Document excerpt:
The violent clashes of Abbassiya, when thousands of protestors were violently attacked as they attempted to march to the ruling Supreme Council of the Armed Forces headquarters to protest the revolution’s yet unmet demands, raised the question as to who is behind the escalations that are overwhelming the political protests in today’s Egypt.
Tensions have been rising in all of Egypt’s sit-ins. Several demonstrations, the most recent in Abbassiya, have ended violently, despite demonstrators’ insistence that intentions have been peaceful. The Abbassiya clashes were the most violent, leaving more than 300 injured, according to the health ministry’s estimates.
However, stories as to how the violence erupted are multi-layered.
The state media version was that the demonstrators who marched from Tahrir Square to Abbassiya were attacked by residents of the area who wanted to protect the army from the anti-military protest.
The narrative goes that the residents created a shield to protect the army and military police, blocking the road to the military council headquarters when the protestors started attacking with stones.
However, Mohamed Abdelfattah Eleiwa, an eye witness and resident of Abbassiya, says that military police blocked the road leading to the military headquarters, after which unknown people came from all side roads to attack the peaceful demonstrators with rocks and glass bottles.
Another resident of Abbassiya also confirmed that the general feel before the rally amongst the people of Abbassiya was a positive one.

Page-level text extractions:
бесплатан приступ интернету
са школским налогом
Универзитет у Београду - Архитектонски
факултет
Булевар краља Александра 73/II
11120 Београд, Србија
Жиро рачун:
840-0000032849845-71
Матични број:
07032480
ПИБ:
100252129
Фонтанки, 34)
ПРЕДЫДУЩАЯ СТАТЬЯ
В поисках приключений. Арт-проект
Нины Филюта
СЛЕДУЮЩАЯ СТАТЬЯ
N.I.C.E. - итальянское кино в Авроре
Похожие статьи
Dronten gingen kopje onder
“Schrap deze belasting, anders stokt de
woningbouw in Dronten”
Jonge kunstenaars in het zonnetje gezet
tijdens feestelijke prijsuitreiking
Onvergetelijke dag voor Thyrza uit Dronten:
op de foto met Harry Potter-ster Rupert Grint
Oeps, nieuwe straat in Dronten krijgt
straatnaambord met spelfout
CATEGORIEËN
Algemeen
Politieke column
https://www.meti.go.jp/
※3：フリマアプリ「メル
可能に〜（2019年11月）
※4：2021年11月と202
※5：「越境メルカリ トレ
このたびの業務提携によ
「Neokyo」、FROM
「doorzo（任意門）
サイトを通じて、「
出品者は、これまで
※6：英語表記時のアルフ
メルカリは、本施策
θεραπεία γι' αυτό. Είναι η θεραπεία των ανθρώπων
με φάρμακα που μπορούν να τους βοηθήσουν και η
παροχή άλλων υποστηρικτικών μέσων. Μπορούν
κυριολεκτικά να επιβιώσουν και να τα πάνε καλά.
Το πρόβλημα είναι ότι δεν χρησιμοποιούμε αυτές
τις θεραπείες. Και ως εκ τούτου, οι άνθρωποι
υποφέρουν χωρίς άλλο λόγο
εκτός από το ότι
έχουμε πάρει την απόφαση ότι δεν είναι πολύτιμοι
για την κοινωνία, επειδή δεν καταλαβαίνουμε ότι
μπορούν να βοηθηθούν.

Task brief: Render this sentence from the Abbassiya clashes article in Spanish: "The state media version was that the demonstrators who marched from Tahrir Square to Abbassiya were attacked by residents of the area who wanted to protect the army from the anti-military protest."

Your response: La versión de los medios estatales fue que los manifestantes que marcharon desde la plaza Tahrir hasta Abbassiya fueron atacados por residentes de la zona que querían proteger al ejército de la protesta antimilitar.